One-carbon metabolism and related pathways in ruminal and small intestinal epithelium of lactating dairy cows.

Abstract

Physiological and environmental stresses such as the transition into lactation and heat load contribute to gastrointestinal tract (GIT) dysfunction. The nonruminant gastrointestinal tract has mechanisms to cope with pro-oxidant and pro-inflammatory stressors arising from the gut lumen or within intestinal cells. One-carbon metabolism (OCM) contributes to anti-oxidant capacity via the production of glutathione (GSH) and taurine, and the synthesis of phospholipid, creatine, and the osmolyte glycinebetaine among others. A multipronged approach was used to assess the biological relevance of OCM and closely-related pathways on GIT function in dairy cows. Ruminal papillae (Rum) and scrapings from duodenum (Duo), jejunum (Jej), and ileum (Ile) were collected at slaughter from eight multiparous Holstein cows averaging 128 ± 12 d in milk and producing 39 ± 5 kg/d. A MIXED model ANOVA with preplanned orthogonal contrasts was used for statistical analysis. Methionine adenosyl transferase 1 activity (MAT) was ~10-fold greater (P < 0.01) and cystathionine β-synthase activity doubled in Rum vs. small intestine. Total glutathione peroxidase (GPX) activity was greatest (P = 0.03) in Ile, but similar to Rum. Activity and mRNA abundance of betaine-homocysteine S-methyltransferase were undetectable.

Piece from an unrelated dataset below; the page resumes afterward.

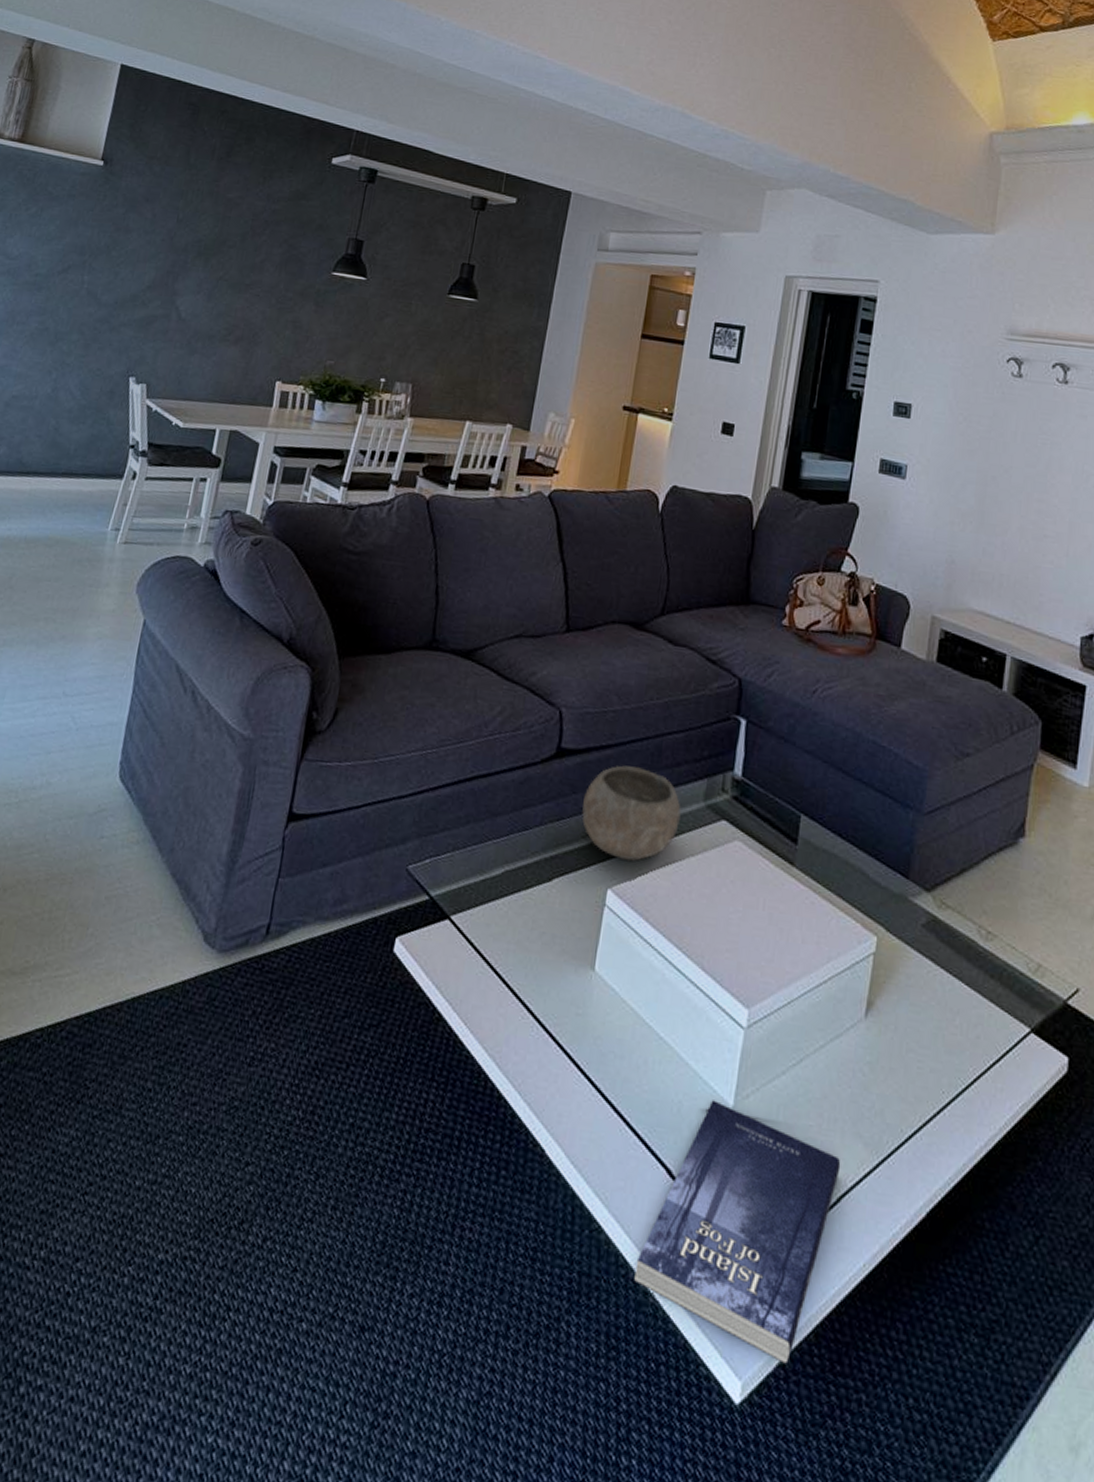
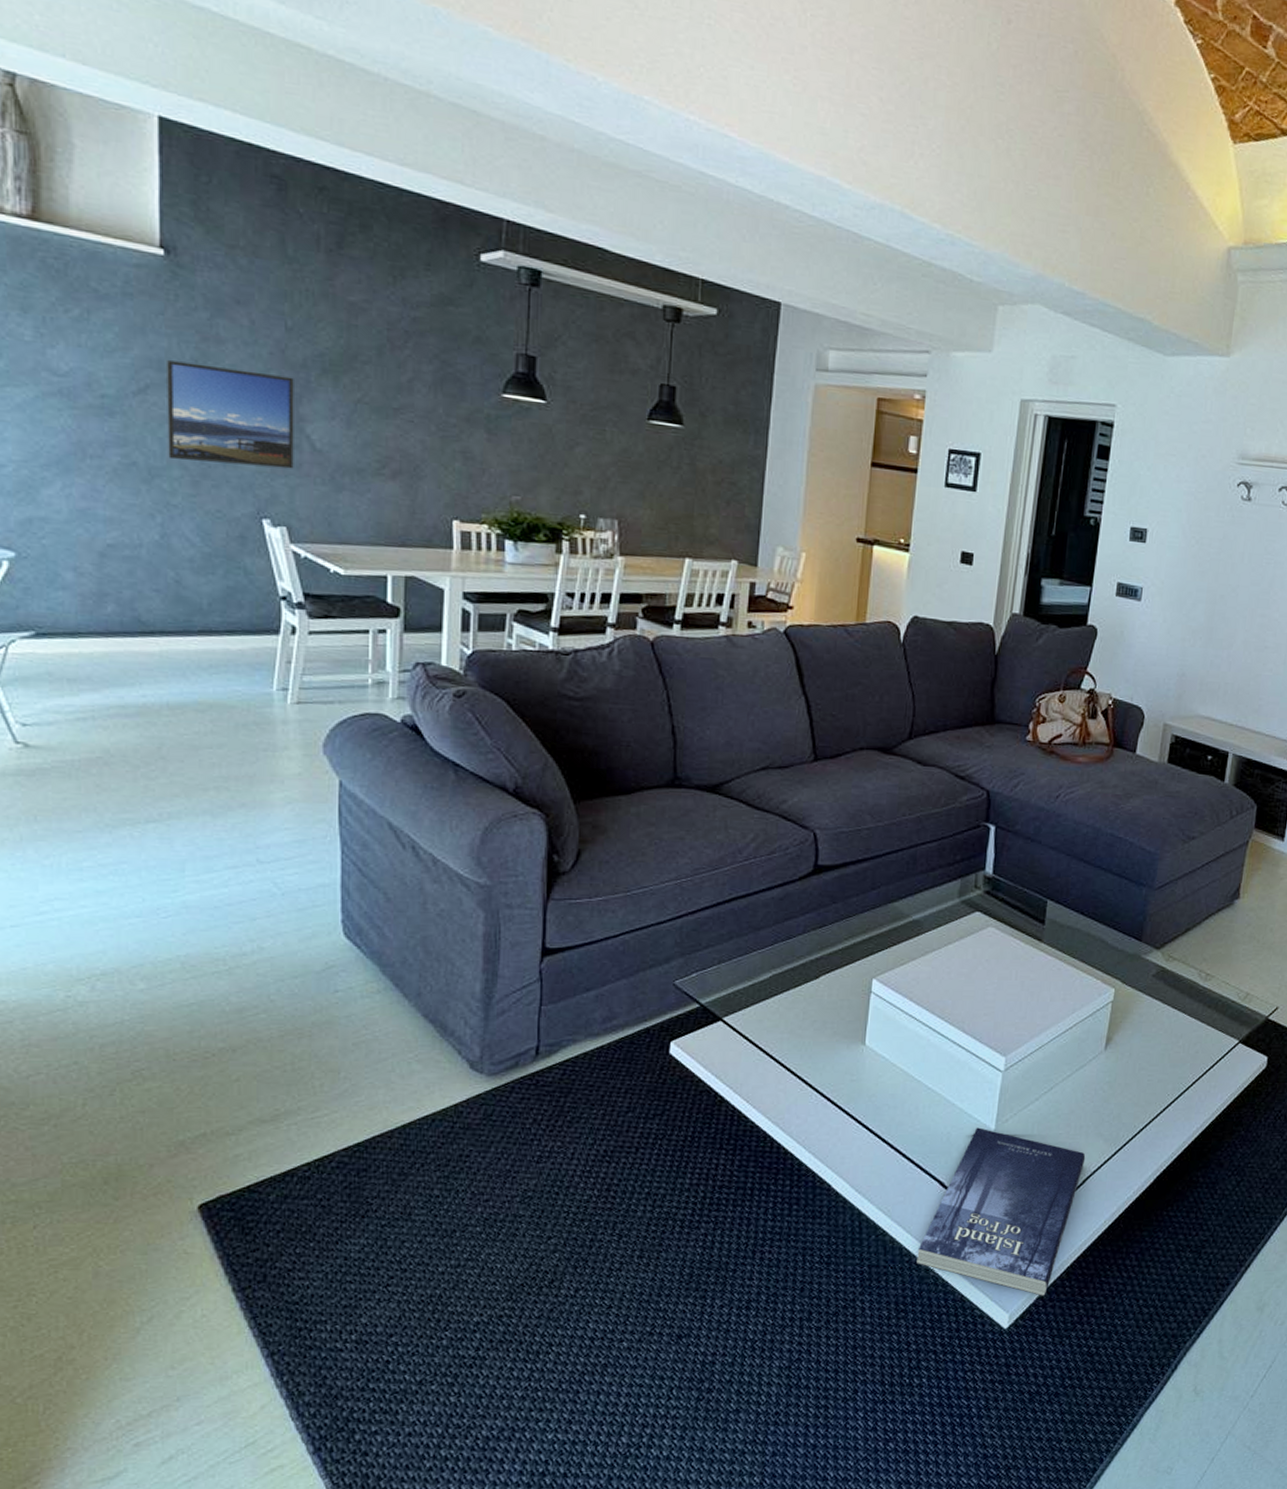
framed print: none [71,246,176,335] -> present [167,360,294,469]
bowl: present [582,765,681,862] -> none [843,875,937,955]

There was a 2.5-fold greater protein abundance of GPX1 (P < 0.01) and a ~2-fold greater abundance of GPX3 (P < 0.01) in Rum vs. small intestine. Among the various amino acids (AA) with roles in OCM or closely-related pathways (e.g. creatine synthesis), concentrations of arginine, aspartate, glutamine, methionine, and serine were lower (P < 0.01) in Rum vs. small intestine. Unlike AA, concentrations of OCM-related intermediates S-5'-adenosyl-homocysteine (SAH), glycinebetaine, carnitine, creatine (CRE), and cysteinesulfinic acid were greater (P < 0.01) while taurine was lower in Rum vs. small intestine. Intermediates of the folate cycle were undetectable. The fact that S-adenosylmethionine (SAM) was undetectable while MAT activity and SAH were greater in Rum suggested that availability of SAM (a methyl donor) is a key determinant of flux through the folate and methionine cycles in the GIT. Except for adenosine, concentrations of glutamate, glycine, α-ketoglutarate, hypotaurine, and GSH were lowest in Ile. Together, the data underscored unique differences in activity of one-carbon metabolism and related pathways across sections of the GIT.